# EXERCISE
Pull every line with the word "bedzie" out of the entries below.
*** Opening DATA SHOWN ***
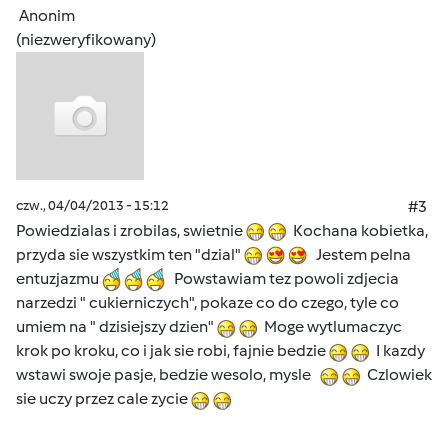
Anonim
(niezweryfikowany)
czw., 04/04/2013 - 15:12
#3
Powiedzialas i zrobilas, swietnie
Kochana kobietka,
przyda sie wszystkim ten "dzial"
Jestem pelna
entuzjazmu
Powstawiam tez powoli zdjecia
narzedzi " cukierniczych", pokaze co do czego, tyle co
umiem na " dzisiejszy dzien"
Moge wytlumaczyc
krok po kroku, co i jak sie robi, fajnie bedzie
I kazdy
wstawi swoje pasje, bedzie wesolo, mysle
Czlowiek
sie uczy przez cale zycie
*** Closing DATA SHOWN ***
# TASK ANSWER
krok po kroku, co i jak sie robi, fajnie bedzie
wstawi swoje pasje, bedzie wesolo, mysle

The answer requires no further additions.